# start of Text block
In this blog, I am not going to discuss what to log and how to log effectively. But I will walk through the critical aspect of logging which is log levels. In every environment whether it is production/QA/Dev each one has particular log levels configured. In the production environment, log levels are strictly managed to make sure log file size is minimum.

Every typical day is not the same, bugs are unavoidable in software development. Very often a situation occurs where the current logs which are getting logged at a particular level are insufficient. So, need to arise to bump up the log levels.

In a poorly designed application where log files are inbuild (either in the jar or image), it all together needs new build to merely change the log levels. In decently design application log configuration is externalized. But still, to merely change the log levels it needs an application restart.

In terms of scaling, the challenge is to change log levels in each instance. So to avoid all pitfalls following is needed:

  1. Dynamically change the log level at runtime without application restart.
  2. Propagation of log level changes across the application instances.
# end of Text block
# start of Supplied entries
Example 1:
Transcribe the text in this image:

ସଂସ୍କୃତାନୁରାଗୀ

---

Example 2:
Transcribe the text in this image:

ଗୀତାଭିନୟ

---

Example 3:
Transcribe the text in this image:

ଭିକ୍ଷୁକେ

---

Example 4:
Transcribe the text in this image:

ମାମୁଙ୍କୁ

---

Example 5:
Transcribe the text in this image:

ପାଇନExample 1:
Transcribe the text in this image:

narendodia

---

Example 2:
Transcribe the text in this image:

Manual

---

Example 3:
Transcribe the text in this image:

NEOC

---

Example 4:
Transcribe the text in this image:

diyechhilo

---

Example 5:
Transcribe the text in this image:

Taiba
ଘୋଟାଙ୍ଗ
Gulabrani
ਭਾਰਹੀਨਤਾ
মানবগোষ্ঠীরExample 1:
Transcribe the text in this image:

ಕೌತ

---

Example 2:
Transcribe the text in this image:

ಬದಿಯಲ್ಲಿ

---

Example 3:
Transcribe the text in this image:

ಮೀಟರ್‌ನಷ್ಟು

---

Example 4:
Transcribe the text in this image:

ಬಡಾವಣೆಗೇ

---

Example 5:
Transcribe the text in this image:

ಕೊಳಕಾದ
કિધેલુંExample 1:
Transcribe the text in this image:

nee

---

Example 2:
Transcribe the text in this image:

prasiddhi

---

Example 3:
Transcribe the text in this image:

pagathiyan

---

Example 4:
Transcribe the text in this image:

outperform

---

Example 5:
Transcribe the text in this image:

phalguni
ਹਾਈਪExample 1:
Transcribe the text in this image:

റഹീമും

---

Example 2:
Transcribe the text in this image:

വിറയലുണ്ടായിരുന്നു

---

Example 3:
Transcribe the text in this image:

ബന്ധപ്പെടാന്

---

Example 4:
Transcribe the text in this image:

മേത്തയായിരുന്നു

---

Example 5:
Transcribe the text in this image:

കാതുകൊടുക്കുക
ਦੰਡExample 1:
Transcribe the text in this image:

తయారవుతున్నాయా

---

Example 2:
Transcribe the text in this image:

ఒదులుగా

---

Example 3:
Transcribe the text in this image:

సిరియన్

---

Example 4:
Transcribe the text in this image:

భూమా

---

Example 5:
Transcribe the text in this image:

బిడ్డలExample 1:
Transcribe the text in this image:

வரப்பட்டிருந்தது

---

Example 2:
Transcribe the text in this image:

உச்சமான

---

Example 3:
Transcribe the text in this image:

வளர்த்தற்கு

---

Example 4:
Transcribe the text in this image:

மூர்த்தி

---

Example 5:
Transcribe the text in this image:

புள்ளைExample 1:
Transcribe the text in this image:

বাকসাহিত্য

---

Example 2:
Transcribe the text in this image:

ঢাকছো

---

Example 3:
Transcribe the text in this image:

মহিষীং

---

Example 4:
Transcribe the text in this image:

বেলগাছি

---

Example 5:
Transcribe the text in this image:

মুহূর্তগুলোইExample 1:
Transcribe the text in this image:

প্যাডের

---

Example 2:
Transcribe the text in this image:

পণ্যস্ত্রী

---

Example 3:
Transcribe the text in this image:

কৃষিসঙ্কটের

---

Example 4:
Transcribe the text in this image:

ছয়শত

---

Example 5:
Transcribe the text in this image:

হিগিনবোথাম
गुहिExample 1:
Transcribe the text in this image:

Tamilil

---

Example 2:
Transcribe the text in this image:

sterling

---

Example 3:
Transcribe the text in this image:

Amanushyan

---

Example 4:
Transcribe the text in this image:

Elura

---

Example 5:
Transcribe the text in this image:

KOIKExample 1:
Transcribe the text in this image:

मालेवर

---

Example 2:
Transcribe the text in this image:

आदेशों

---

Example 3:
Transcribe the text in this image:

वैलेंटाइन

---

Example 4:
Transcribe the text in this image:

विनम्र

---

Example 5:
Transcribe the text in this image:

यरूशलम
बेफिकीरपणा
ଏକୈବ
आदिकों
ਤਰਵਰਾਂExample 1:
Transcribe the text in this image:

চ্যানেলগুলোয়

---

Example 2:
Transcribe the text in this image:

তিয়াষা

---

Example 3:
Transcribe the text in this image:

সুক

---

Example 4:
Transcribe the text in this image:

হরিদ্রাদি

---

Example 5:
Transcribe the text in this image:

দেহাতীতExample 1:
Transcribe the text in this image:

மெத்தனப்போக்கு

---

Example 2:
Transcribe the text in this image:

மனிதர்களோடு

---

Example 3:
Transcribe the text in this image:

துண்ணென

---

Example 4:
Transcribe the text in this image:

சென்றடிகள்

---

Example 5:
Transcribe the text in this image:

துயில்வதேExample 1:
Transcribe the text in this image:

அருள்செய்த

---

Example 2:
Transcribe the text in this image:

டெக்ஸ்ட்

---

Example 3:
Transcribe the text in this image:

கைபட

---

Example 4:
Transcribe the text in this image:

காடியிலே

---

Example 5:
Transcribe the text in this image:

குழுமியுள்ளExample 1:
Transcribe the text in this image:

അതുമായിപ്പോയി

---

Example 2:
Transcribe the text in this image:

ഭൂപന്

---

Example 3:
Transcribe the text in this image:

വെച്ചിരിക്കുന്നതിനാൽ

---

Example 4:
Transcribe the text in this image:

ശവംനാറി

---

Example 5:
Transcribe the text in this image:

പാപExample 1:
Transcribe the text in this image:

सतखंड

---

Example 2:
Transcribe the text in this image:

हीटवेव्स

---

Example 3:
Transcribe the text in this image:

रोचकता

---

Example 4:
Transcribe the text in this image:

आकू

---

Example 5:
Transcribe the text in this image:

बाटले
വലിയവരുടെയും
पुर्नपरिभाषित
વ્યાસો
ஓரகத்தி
# end of Supplied entries
§ **Your goal**
List every environment that the blog excerpt on log levels above names as having its own configured log levels.

§ **Exercise solution**
production, QA, Dev